** Opening Records provided block **
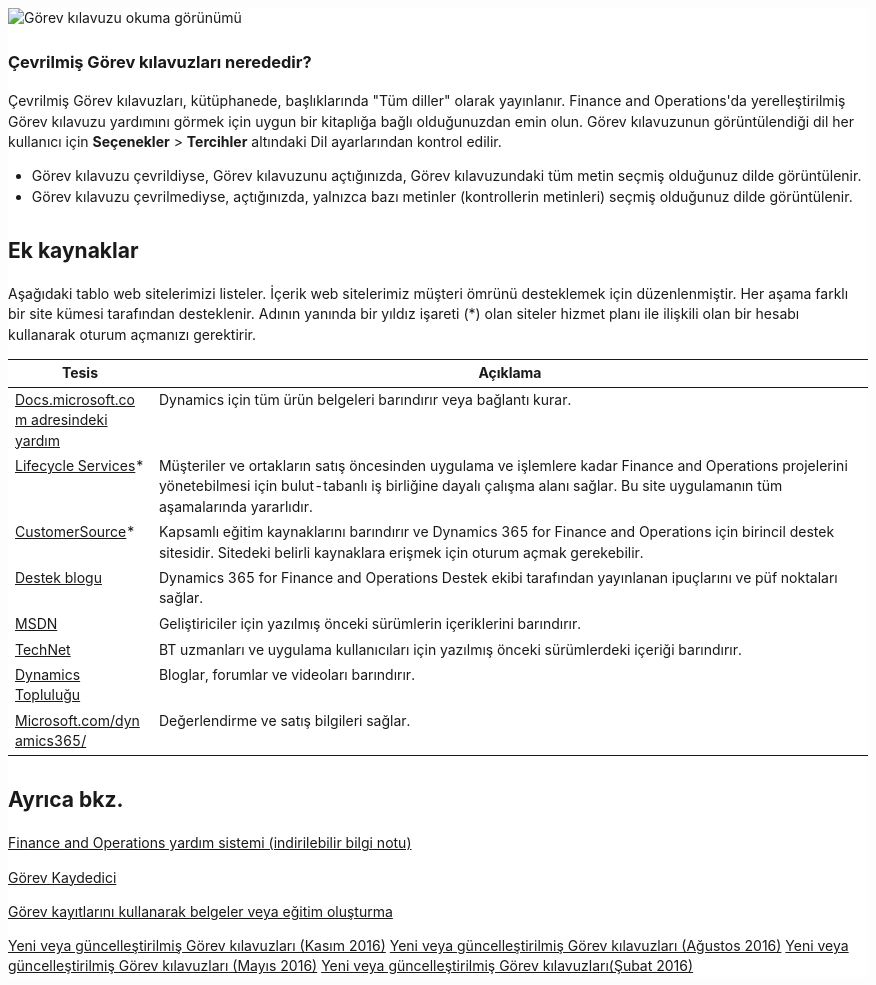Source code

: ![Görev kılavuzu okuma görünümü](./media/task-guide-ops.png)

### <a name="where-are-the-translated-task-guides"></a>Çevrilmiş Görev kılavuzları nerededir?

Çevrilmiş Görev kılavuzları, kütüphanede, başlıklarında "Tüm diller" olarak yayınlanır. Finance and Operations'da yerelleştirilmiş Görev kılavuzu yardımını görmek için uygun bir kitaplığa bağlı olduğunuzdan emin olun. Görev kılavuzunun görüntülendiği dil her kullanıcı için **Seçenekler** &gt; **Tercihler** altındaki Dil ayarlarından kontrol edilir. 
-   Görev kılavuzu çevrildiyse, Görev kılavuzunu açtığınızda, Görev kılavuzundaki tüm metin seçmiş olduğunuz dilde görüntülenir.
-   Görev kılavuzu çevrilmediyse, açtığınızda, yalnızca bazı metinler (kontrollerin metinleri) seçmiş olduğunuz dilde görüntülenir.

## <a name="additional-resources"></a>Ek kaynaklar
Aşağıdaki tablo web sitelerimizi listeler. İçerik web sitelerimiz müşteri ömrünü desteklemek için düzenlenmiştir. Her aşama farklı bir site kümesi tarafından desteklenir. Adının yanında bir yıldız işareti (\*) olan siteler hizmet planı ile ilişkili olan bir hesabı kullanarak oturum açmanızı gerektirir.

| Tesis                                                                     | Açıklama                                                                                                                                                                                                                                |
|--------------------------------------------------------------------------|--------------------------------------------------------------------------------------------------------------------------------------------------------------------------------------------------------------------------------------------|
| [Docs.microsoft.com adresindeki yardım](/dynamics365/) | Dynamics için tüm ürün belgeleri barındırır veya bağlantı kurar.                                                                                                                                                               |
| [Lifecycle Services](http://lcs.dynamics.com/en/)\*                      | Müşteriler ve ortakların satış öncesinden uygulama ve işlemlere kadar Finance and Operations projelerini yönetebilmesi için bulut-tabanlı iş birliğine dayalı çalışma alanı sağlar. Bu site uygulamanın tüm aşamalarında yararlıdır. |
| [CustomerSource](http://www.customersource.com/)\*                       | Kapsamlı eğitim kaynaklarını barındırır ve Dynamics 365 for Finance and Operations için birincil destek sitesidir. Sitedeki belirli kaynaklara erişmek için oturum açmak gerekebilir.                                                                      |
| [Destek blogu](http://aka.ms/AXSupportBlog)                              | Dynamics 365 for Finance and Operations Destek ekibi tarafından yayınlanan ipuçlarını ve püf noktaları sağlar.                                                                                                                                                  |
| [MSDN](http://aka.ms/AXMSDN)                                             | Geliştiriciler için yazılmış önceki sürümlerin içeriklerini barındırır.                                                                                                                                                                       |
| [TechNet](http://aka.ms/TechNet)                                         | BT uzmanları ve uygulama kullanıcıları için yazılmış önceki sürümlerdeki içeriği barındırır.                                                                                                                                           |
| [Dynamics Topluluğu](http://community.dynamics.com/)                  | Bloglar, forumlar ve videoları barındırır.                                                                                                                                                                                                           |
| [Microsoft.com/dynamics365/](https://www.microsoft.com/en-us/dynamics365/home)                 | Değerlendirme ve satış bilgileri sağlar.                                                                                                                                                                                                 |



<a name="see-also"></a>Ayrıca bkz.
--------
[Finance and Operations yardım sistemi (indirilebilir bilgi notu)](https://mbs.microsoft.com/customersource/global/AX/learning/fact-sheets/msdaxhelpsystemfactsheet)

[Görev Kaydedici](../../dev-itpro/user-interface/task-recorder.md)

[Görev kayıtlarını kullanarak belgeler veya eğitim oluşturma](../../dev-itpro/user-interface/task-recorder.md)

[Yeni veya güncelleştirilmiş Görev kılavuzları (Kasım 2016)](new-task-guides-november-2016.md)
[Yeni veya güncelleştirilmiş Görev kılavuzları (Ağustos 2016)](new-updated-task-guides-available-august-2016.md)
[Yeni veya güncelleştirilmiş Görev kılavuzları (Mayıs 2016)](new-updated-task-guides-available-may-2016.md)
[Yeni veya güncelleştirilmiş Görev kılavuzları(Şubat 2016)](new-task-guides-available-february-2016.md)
** Closing Records provided block **
In the records above, locate the line that contains "[Yeni veya güncelleştirilmiş Görev kılavuzları (Mayıs". Repeat it and every line after it, exactly, and nothing else.

## Exercise result
[Yeni veya güncelleştirilmiş Görev kılavuzları (Mayıs 2016)](new-updated-task-guides-available-may-2016.md)
[Yeni veya güncelleştirilmiş Görev kılavuzları(Şubat 2016)](new-task-guides-available-february-2016.md)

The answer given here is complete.